Why? Apart from broad-based regional development and cohesion expenditures (€380.1bn) the biggest budget position relates to Common Agriculture Policies (CAP) with a volume of €354.1bn for the seven-year budget cycle. These farm subsidies, which once made up more than 60% of the EU’s budget, today stand at only 30% with a decreasing trajectory.
By (credibly) threatening to severely limit access to its domestic agri-food market, Czechia is essentially asking for a top-up on its CAP allocation in order to keep local farmers and agri-food producers happy.
What’s at stake?
Apart from safeguarding the single European market –a core element of a rather fragile post-Brexit/post-covid EU – and to avoid setting a precedent for others, let’s retreat to one of Brussels’ back rooms, grab a good 12% Belgian Bush beer and do some maths.

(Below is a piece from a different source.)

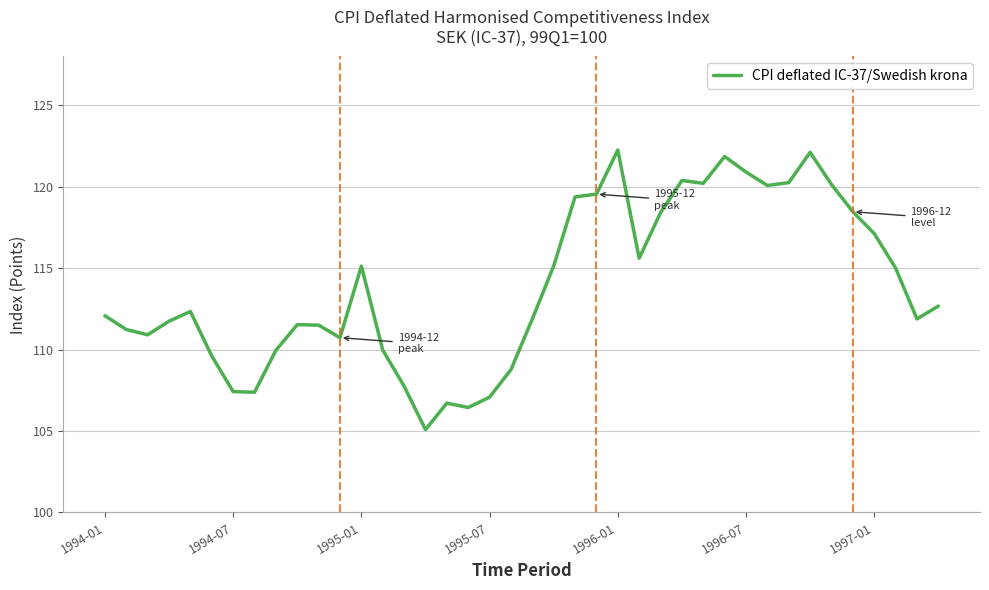

What is the minimum value shown in the chart?

105.1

The Czech retail market for food, beverages and tobacco has an annual volume of €1.4bn. The EU’s proposed 2021-27 budget allocates €7.7bn, i.e. €1.1bn a year in farm subsidies (CAP) to Czechia. Topping that number up to €1.4bn a year to get it on par with the retail volume could potentially be a way to resolve this situation. With an eye on Germany’s €41bn and Poland’s €30.5bn in CAP allocations, this idea may have crossed the mind of a few politicians in Prague when voting ‘ano’ (yes) to the bill.
“The point is, ladies and gentlemen, that greed, for lack of a better word, is good. […] Greed – you mark my words – will [save] that other malfunctioning corporation called [the European Union]. Thank you.”